## WHAT THE EXERCISE ASKS
Return each entry exactly, omitting nothing.
------ DATA SUPPLIED ------
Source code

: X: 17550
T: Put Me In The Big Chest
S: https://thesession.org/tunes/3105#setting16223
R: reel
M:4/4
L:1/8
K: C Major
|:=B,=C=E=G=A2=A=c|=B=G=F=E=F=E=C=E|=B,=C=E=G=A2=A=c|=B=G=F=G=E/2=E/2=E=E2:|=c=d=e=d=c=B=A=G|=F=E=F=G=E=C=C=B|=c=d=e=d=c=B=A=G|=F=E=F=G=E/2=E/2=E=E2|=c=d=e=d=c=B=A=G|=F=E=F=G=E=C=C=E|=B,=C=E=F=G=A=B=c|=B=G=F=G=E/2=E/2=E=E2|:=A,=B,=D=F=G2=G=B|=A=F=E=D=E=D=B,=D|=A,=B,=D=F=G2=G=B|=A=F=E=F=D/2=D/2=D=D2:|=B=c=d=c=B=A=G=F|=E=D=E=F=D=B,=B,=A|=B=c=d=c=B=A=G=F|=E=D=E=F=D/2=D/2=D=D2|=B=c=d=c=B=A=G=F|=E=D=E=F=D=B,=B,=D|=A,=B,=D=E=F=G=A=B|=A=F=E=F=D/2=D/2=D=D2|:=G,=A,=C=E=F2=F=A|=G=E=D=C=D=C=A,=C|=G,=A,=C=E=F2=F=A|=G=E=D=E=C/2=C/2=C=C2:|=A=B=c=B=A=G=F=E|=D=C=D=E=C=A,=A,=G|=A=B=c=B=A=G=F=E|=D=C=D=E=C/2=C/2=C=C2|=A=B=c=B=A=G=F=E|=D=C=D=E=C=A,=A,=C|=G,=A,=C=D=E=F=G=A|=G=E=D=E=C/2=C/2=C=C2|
------
## SOLUTION BELOW
Source code

: X: 17550
T: Put Me In The Big Chest
S: https://thesession.org/tunes/3105#setting16223
R: reel
M:4/4
L:1/8
K: C Major
|:=B,=C=E=G=A2=A=c|=B=G=F=E=F=E=C=E|=B,=C=E=G=A2=A=c|=B=G=F=G=E/2=E/2=E=E2:|=c=d=e=d=c=B=A=G|=F=E=F=G=E=C=C=B|=c=d=e=d=c=B=A=G|=F=E=F=G=E/2=E/2=E=E2|=c=d=e=d=c=B=A=G|=F=E=F=G=E=C=C=E|=B,=C=E=F=G=A=B=c|=B=G=F=G=E/2=E/2=E=E2|:=A,=B,=D=F=G2=G=B|=A=F=E=D=E=D=B,=D|=A,=B,=D=F=G2=G=B|=A=F=E=F=D/2=D/2=D=D2:|=B=c=d=c=B=A=G=F|=E=D=E=F=D=B,=B,=A|=B=c=d=c=B=A=G=F|=E=D=E=F=D/2=D/2=D=D2|=B=c=d=c=B=A=G=F|=E=D=E=F=D=B,=B,=D|=A,=B,=D=E=F=G=A=B|=A=F=E=F=D/2=D/2=D=D2|:=G,=A,=C=E=F2=F=A|=G=E=D=C=D=C=A,=C|=G,=A,=C=E=F2=F=A|=G=E=D=E=C/2=C/2=C=C2:|=A=B=c=B=A=G=F=E|=D=C=D=E=C=A,=A,=G|=A=B=c=B=A=G=F=E|=D=C=D=E=C/2=C/2=C=C2|=A=B=c=B=A=G=F=E|=D=C=D=E=C=A,=A,=C|=G,=A,=C=D=E=F=G=A|=G=E=D=E=C/2=C/2=C=C2|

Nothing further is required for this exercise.